Education feature: Dual enrollment program credits students

CNJ staff photo: Liliana Castillo Jarrel Tapper, 17, welds in an agriculture mechanics class at Clovis High School. Tapper, along with 16 of his classmates, is earning three free college credit hours from Eastern New Mexico University.

By Liliana Castillo: CNJ staff writer

Free is good.

But when it’s college credit that’s free, there’s often an added bonus.

Eastern New Mexico University distance education assistant Rebbecca Gossett said students who begin racking up college credit in high school are more likely to go on to college than those who don’t.

And that’s why the university is now offering students free college credit in a partnership with local high schools.

ENMU has entered into a dual-enrollment agreement with 39 schools and school systems in the state. The state-mandated program allows students college credit for approved classes taught at their high school.

The program also offers free dual-credit for on-line, ENMU campus and video conferencing courses. ENMU and Clovis High School have operated under the agreement for two years.

“This a great advantage for high school students. They’ll be ahead when they graduate. They can take as many dual-credit courses as their counselor will allow, meaning they could start college a whole semester ahead,” Gossett said.

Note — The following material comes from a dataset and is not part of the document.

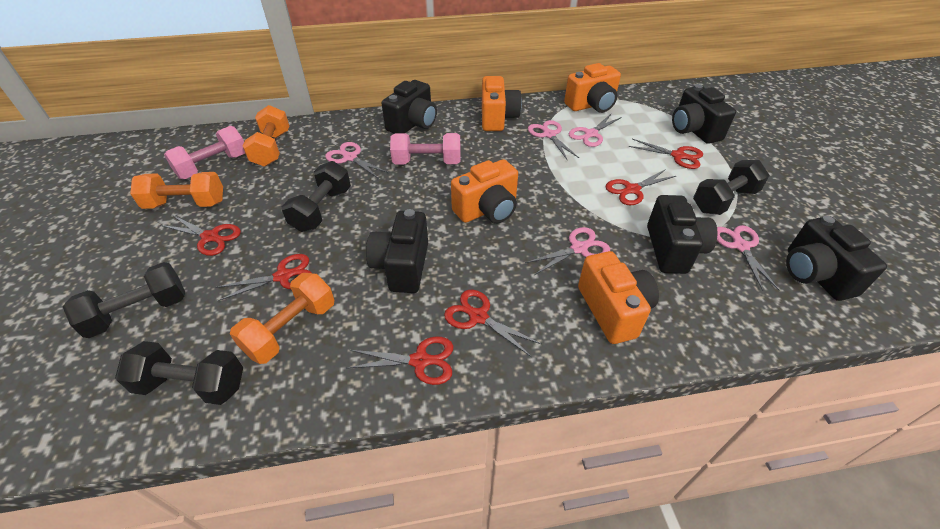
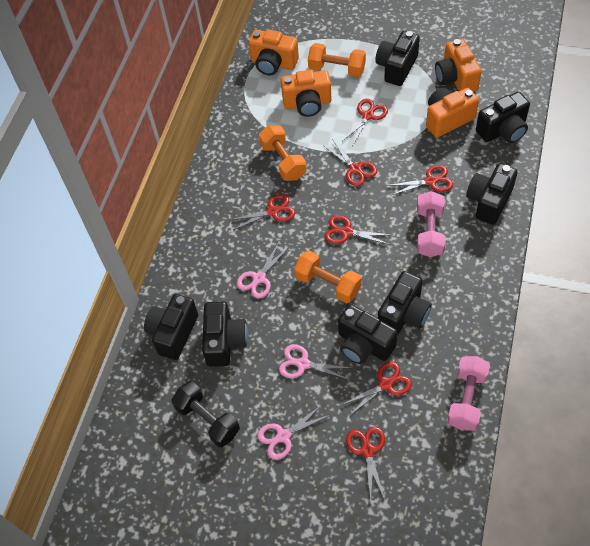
black camera: 5 -> 7
black dumbbell: 4 -> 1
pink scissors: 5 -> 3
red scissors: 6 -> 7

Though the free courses are all introductory classes, ENMU talked to each school about what classes they were interested in offering their students.

“Agriculture classes (were) a big initiative for Eastern,” Gossett said. “We went out into the schools and asked the ag teachers if they were interested in teaching sets of four classes we wanted students to have.”

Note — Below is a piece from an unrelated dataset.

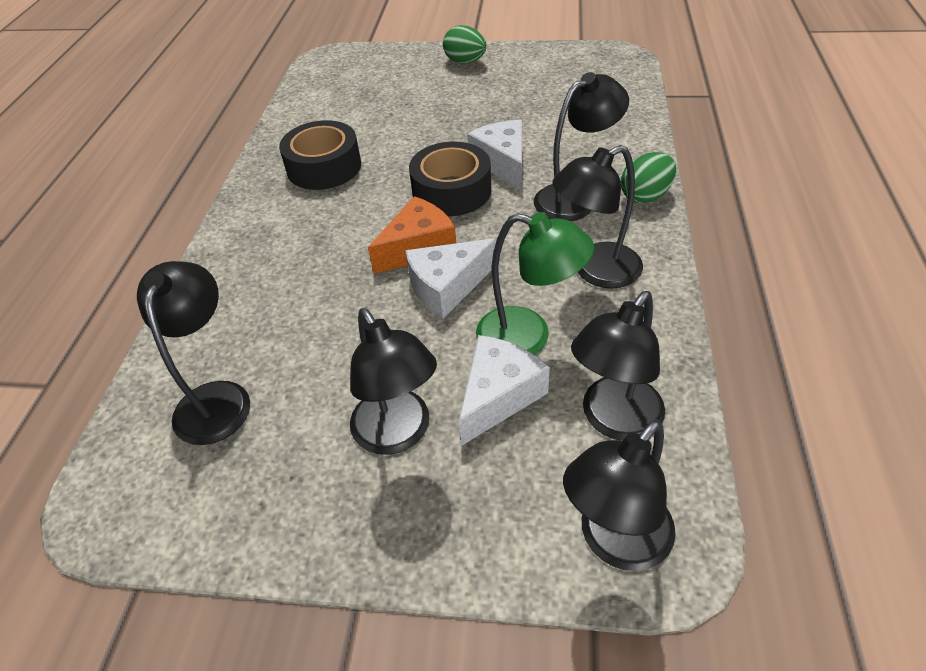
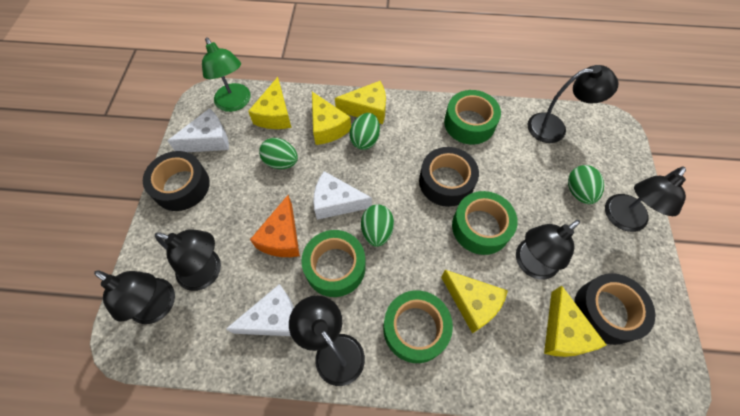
black tape: 2 -> 3
green egg: 2 -> 4
green tape: 0 -> 4
yellow cheese: 0 -> 5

The courses taught in high school, using ENMU approved cirriculum, range from music theory to beginning acting to ag mechanics.

Clovis ag teacher Edwin Ford said he has 17 students in his third ag mechanics class who are working towards three free college credit hours this semester.

“We’re real happy with Eastern for setting this up,” he said. “I think there’s a big push state-wide and nationally to help kids get a foot in the door at college.”

Ford said the course is an all-around metal shop class and the students work on large projects such as a tractor-pulled scraper.

“It helps a kid to have something to start with and it might even help them go on and get in school and finish a degree,” he said.

One of Ford’s students, Michael Garza, said he’s made plans for after high school. Garza is enlisted in the Army. But he knows he’ll want to go to college after serving his time.

“It’s a head start when I do go to college after the Army,” the senior said.

Garza, 18, said he hopes to study engineering and the math used in the ag mechanics class will help him in his future career.

Clovis Community College has offered a similar program for several years.